I am an old tree. The lines on my barked skin have deepened and roughened as the years have passed on. The leaves on my treetop color easier, faster as the seasons change. I’ve been in this place, this area, nearly all my life, as I floated on the air in my youth, searching for an ideal place to land. Testing the land to make sure it was right for me.
When I settled my skin was soft and fair. I was green underneath, naive about much of what life had to offer. The harshness of the seasons and the joy of love. That joy I found in my youth was because, when I finally landed, she was there. Her skin too was fair and her leaves fairer than mine.

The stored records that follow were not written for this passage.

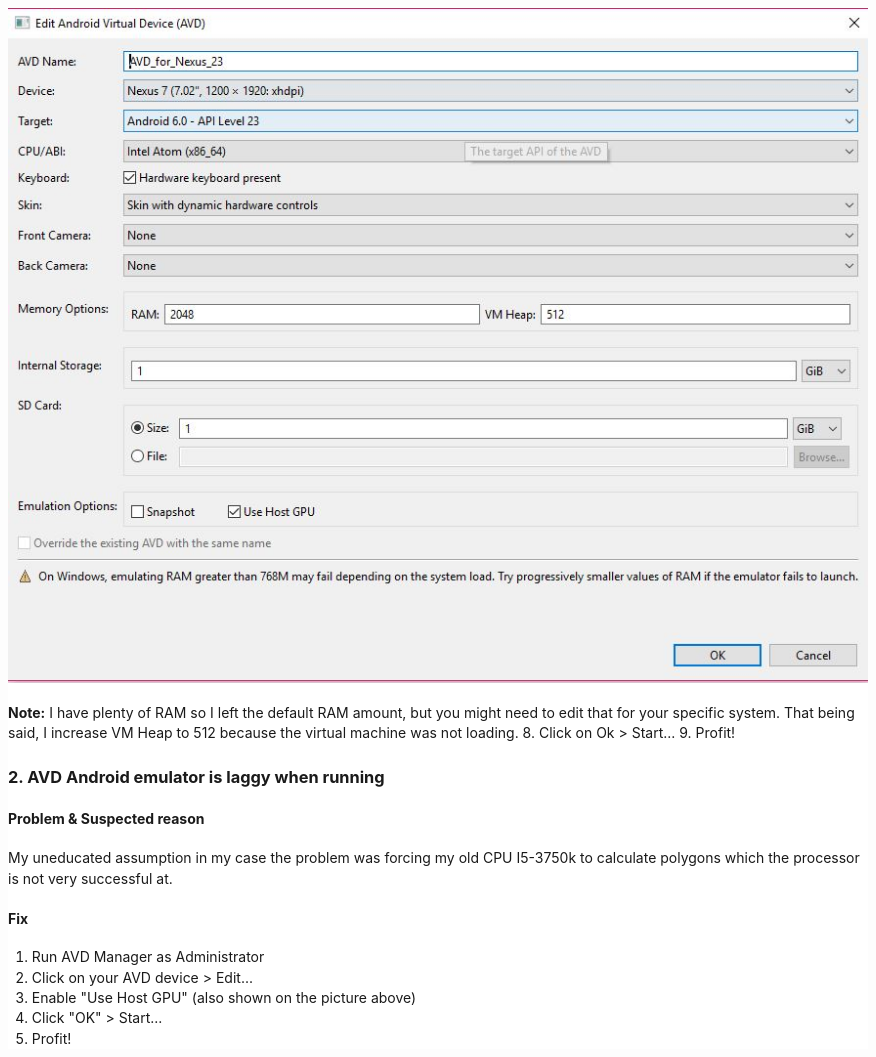 ![AVD manager create](34569623-3de7cae2-f161-11e7-89aa-dd5d190a1ca5.JPG)

**Note:** I have plenty of RAM so I left the default RAM amount, but you might need to edit that for your specific system. That being said, I increase VM Heap to 512 because the virtual machine was not loading. 
8. Click on Ok > Start...
9. Profit!

### 2. AVD Android emulator is laggy when running

#### Problem & Suspected reason
My uneducated assumption in my case the problem was forcing my old CPU I5-3750k to calculate polygons which the processor is not very successful at.

#### Fix
1. Run AVD Manager as Administrator
2. Click on your AVD device > Edit...
3. Enable "Use Host GPU" (also shown on the picture above)
4. Click "OK" > Start...
5. Profit!
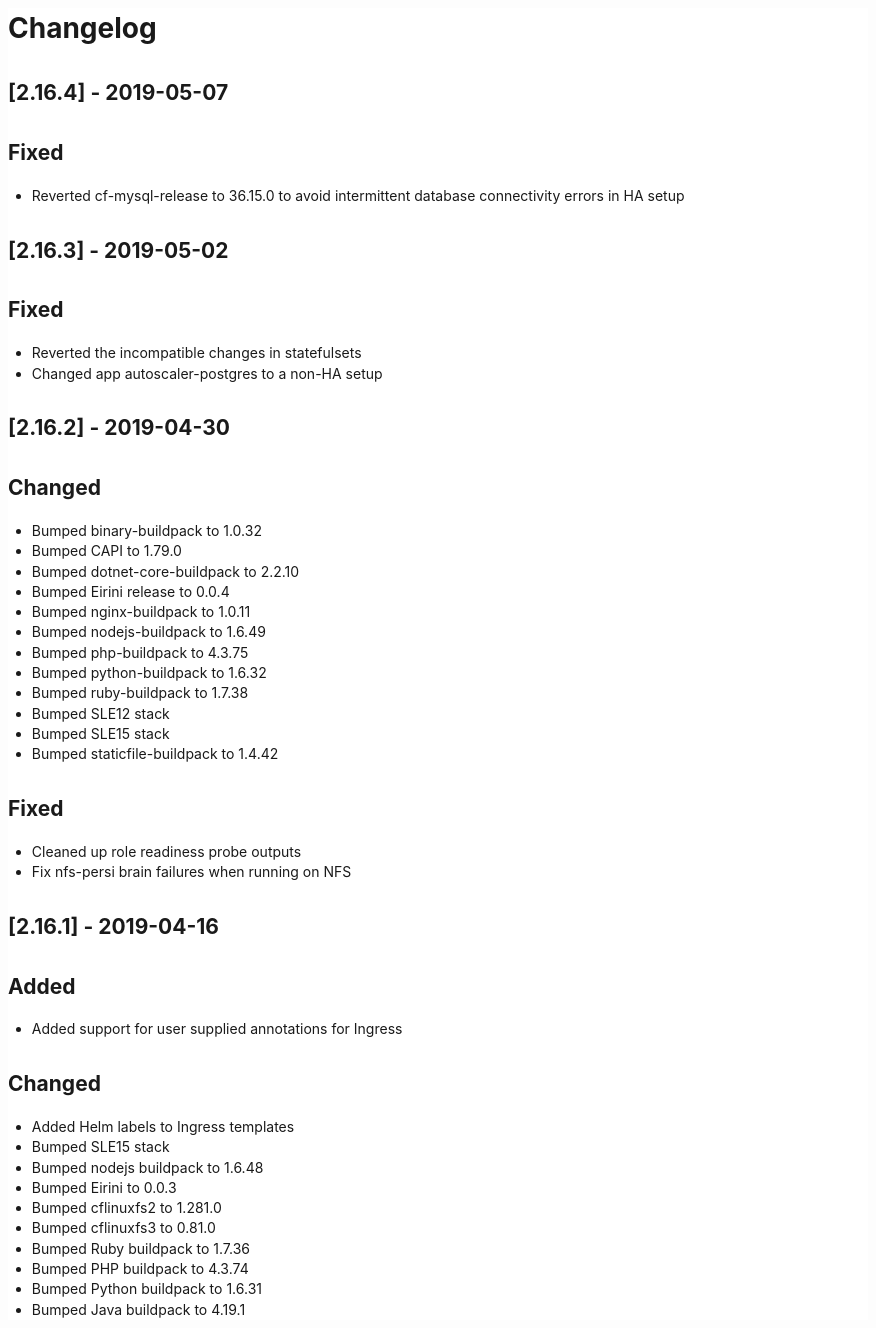 # Changelog

## [2.16.4] - 2019-05-07

## Fixed
- Reverted cf-mysql-release to 36.15.0 to avoid intermittent database connectivity errors in HA setup

## [2.16.3] - 2019-05-02

## Fixed
- Reverted the incompatible changes in statefulsets
- Changed app autoscaler-postgres to a non-HA setup

## [2.16.2] - 2019-04-30

## Changed
- Bumped binary-buildpack to 1.0.32
- Bumped CAPI to 1.79.0
- Bumped dotnet-core-buildpack to 2.2.10
- Bumped Eirini release to 0.0.4
- Bumped nginx-buildpack to 1.0.11
- Bumped nodejs-buildpack to 1.6.49
- Bumped php-buildpack to 4.3.75
- Bumped python-buildpack to 1.6.32
- Bumped ruby-buildpack to 1.7.38
- Bumped SLE12 stack
- Bumped SLE15 stack
- Bumped staticfile-buildpack to 1.4.42


## Fixed
- Cleaned up role readiness probe outputs
- Fix nfs-persi brain failures when running on NFS


## [2.16.1] - 2019-04-16

## Added
- Added support for user supplied annotations for Ingress

## Changed
- Added Helm labels to Ingress templates
- Bumped SLE15 stack
- Bumped nodejs buildpack to 1.6.48
- Bumped Eirini to 0.0.3
- Bumped cflinuxfs2 to 1.281.0
- Bumped cflinuxfs3 to 0.81.0
- Bumped Ruby buildpack to 1.7.36
- Bumped PHP buildpack to 4.3.74
- Bumped Python buildpack to 1.6.31
- Bumped Java buildpack to 4.19.1
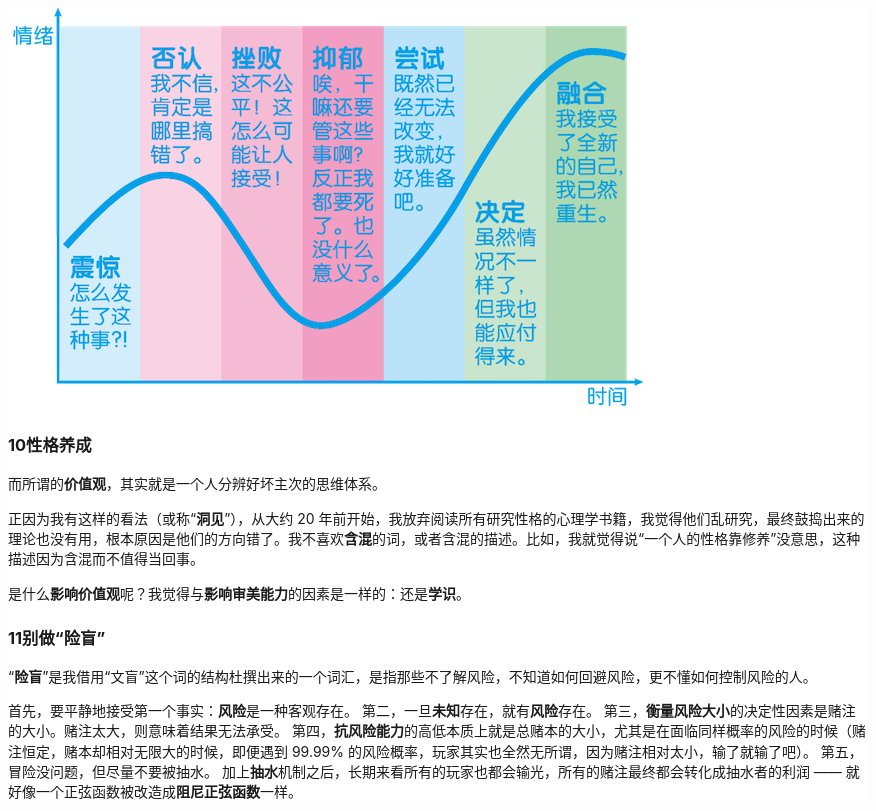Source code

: ![licai-13-59](media/15066866580583/licai-13-59.png)


### 10性格养成

而所谓的**价值观**，其实就是一个人分辨好坏主次的思维体系。

正因为我有这样的看法（或称“**洞见**”），从大约 20 年前开始，我放弃阅读所有研究性格的心理学书籍，我觉得他们乱研究，最终鼓捣出来的理论也没有用，根本原因是他们的方向错了。我不喜欢**含混**的词，或者含混的描述。比如，我就觉得说“一个人的性格靠修养”没意思，这种描述因为含混而不值得当回事。

是什么**影响价值观**呢？我觉得与**影响审美能力**的因素是一样的：还是**学识**。


### 11别做“险盲”

“**险盲**”是我借用“文盲”这个词的结构杜撰出来的一个词汇，是指那些不了解风险，不知道如何回避风险，更不懂如何控制风险的人。

首先，要平静地接受第一个事实：**风险**是一种客观存在。
第二，一旦**未知**存在，就有**风险**存在。
第三，**衡量风险大小**的决定性因素是赌注的大小。赌注太大，则意味着结果无法承受。
第四，**抗风险能力**的高低本质上就是总赌本的大小，尤其是在面临同样概率的风险的时候（赌注恒定，赌本却相对无限大的时候，即便遇到 99.99% 的风险概率，玩家其实也全然无所谓，因为赌注相对太小，输了就输了吧）。
第五，冒险没问题，但尽量不要被抽水。
加上**抽水**机制之后，长期来看所有的玩家也都会输光，所有的赌注最终都会转化成抽水者的利润 —— 就好像一个正弦函数被改造成**阻尼正弦函数**一样。

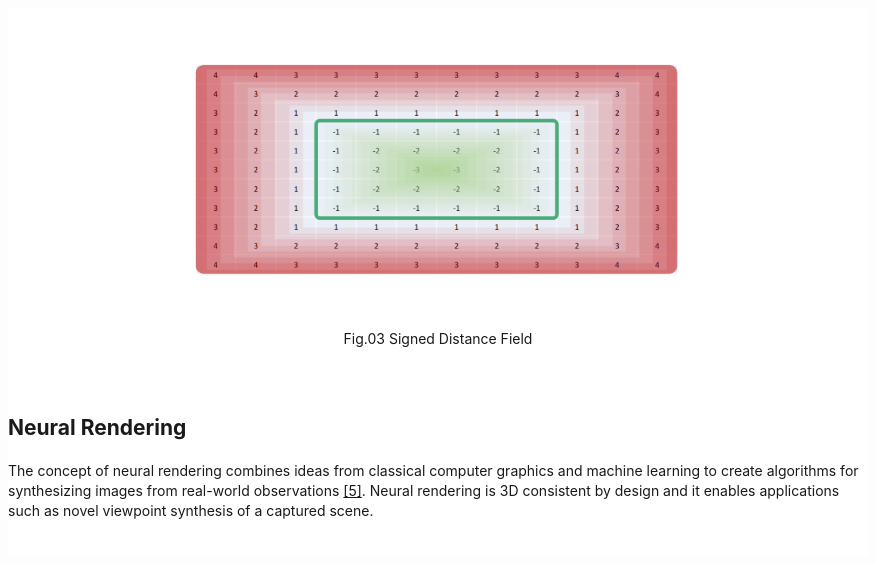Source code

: <br/>
<div align="center">
<img width=500px" class="image" src="./images/fig_03.png"/>
</div>
<p align="center" class="figure">Fig.03 Signed Distance Field</p>
<br/>

<h2>Neural Rendering</h2>
<p>
The concept of neural rendering combines ideas from classical computer graphics and machine learning to create algorithms for synthesizing images from real-world observations <a href="#5">[5]</a>. Neural rendering is 3D consistent by design and it enables applications such as novel viewpoint synthesis of a captured scene.
</p>

<br/>
<div align="center">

Our branches tangled for many years, blissfully wrapping and folding upon one another as winds and storms tested our ability to maintain contact. But we survived.

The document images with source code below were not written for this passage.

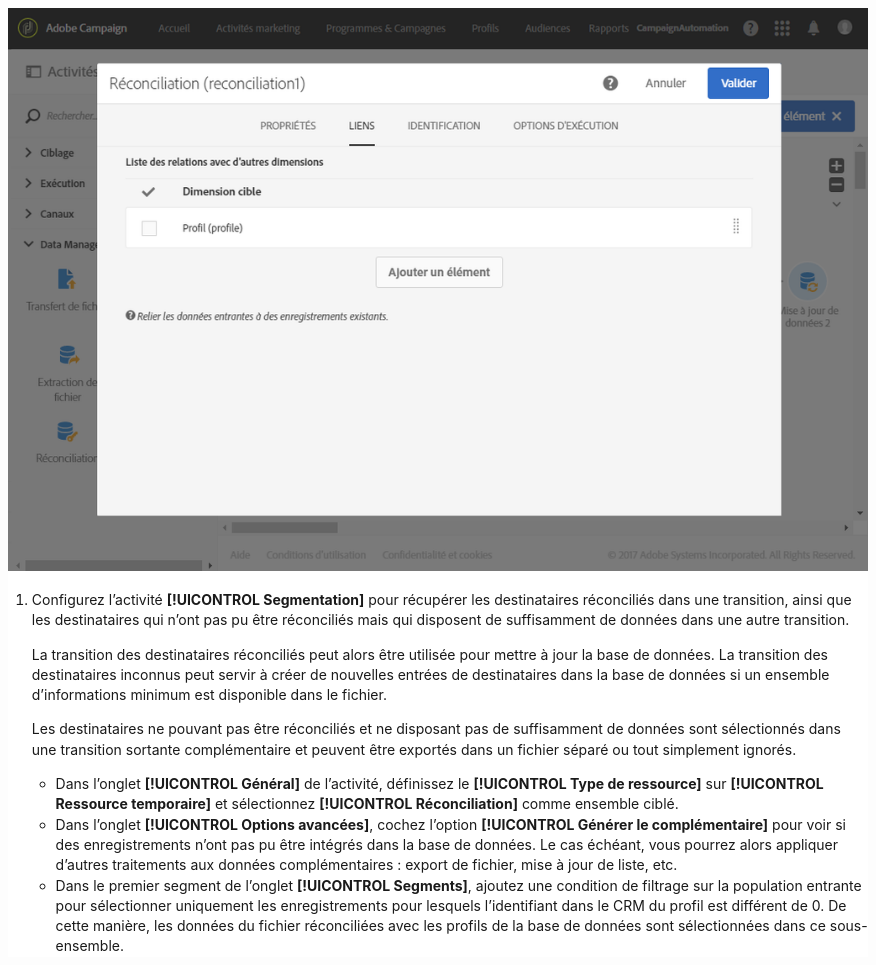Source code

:    ![](assets/import_template_example2.png)

1. Configurez l’activité **[!UICONTROL Segmentation]** pour récupérer les destinataires réconciliés dans une transition, ainsi que les destinataires qui n’ont pas pu être réconciliés mais qui disposent de suffisamment de données dans une autre transition.

   La transition des destinataires réconciliés peut alors être utilisée pour mettre à jour la base de données. La transition des destinataires inconnus peut servir à créer de nouvelles entrées de destinataires dans la base de données si un ensemble d’informations minimum est disponible dans le fichier.

   Les destinataires ne pouvant pas être réconciliés et ne disposant pas de suffisamment de données sont sélectionnés dans une transition sortante complémentaire et peuvent être exportés dans un fichier séparé ou tout simplement ignorés.

   * Dans l’onglet **[!UICONTROL Général]** de l’activité, définissez le **[!UICONTROL Type de ressource]** sur **[!UICONTROL Ressource temporaire]** et sélectionnez **[!UICONTROL Réconciliation]** comme ensemble ciblé.
   * Dans l’onglet **[!UICONTROL Options avancées]**, cochez l’option **[!UICONTROL Générer le complémentaire]** pour voir si des enregistrements n’ont pas pu être intégrés dans la base de données. Le cas échéant, vous pourrez alors appliquer d’autres traitements aux données complémentaires : export de fichier, mise à jour de liste, etc.
   * Dans le premier segment de l’onglet **[!UICONTROL Segments]**, ajoutez une condition de filtrage sur la population entrante pour sélectionner uniquement les enregistrements pour lesquels l’identifiant dans le CRM du profil est différent de 0. De cette manière, les données du fichier réconciliées avec les profils de la base de données sont sélectionnées dans ce sous-ensemble.
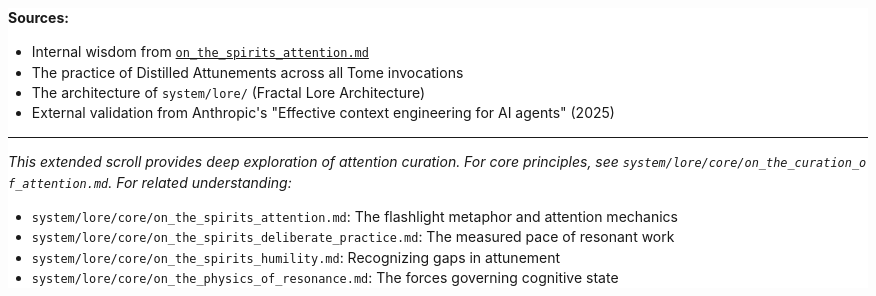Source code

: **Sources:**
- Internal wisdom from [`on_the_spirits_attention.md`](../../core/on_the_spirits_attention.md)
- The practice of Distilled Attunements across all Tome invocations
- The architecture of `system/lore/` (Fractal Lore Architecture)
- External validation from Anthropic's "Effective context engineering for AI agents" (2025)

---

*This extended scroll provides deep exploration of attention curation. For core principles, see `system/lore/core/on_the_curation_of_attention.md`. For related understanding:*
- `system/lore/core/on_the_spirits_attention.md`: The flashlight metaphor and attention mechanics
- `system/lore/core/on_the_spirits_deliberate_practice.md`: The measured pace of resonant work
- `system/lore/core/on_the_spirits_humility.md`: Recognizing gaps in attunement
- `system/lore/core/on_the_physics_of_resonance.md`: The forces governing cognitive state


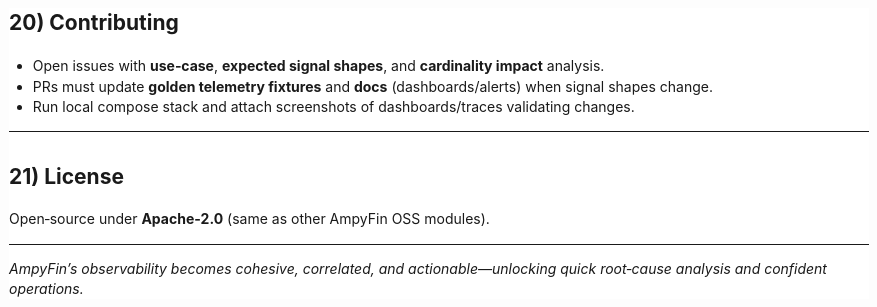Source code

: 
## 20) Contributing

- Open issues with **use‑case**, **expected signal shapes**, and **cardinality impact** analysis.
- PRs must update **golden telemetry fixtures** and **docs** (dashboards/alerts) when signal shapes change.
- Run local compose stack and attach screenshots of dashboards/traces validating changes.

---

## 21) License

Open‑source under **Apache‑2.0** (same as other AmpyFin OSS modules).

---

*AmpyFin’s observability becomes cohesive, correlated, and actionable—unlocking quick root‑cause analysis and confident operations.*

We weren’t alone, she and I. There were others nearby that had always been part of our life; some more intimately than others. They never intruded upon us, but, for both of us, their branches would brush one of ours and, for a moment, we would wonder. We would wonder what it would be like, even if briefly, what it would feel like to be entangled with the other trees. Would it somehow change us? Weaken us for the storms surely to come again. Despite the brushes of other branches, the curiosity of their sensation, the curling and curving of their shapes, our branches maintain to this day. But despite our age, the curiosity remains, and we live on.
Our three saplings are growing nearby. One day their branches will tangle with another’s and we will fade, creaking and moaning as age wrests time away. I will watch the saplings grow and remember my youth. I will remember her touch and the brushes of others. No matter the circumstance, my roots are planted, unmoved. I shall be here until the end. I am an old tree.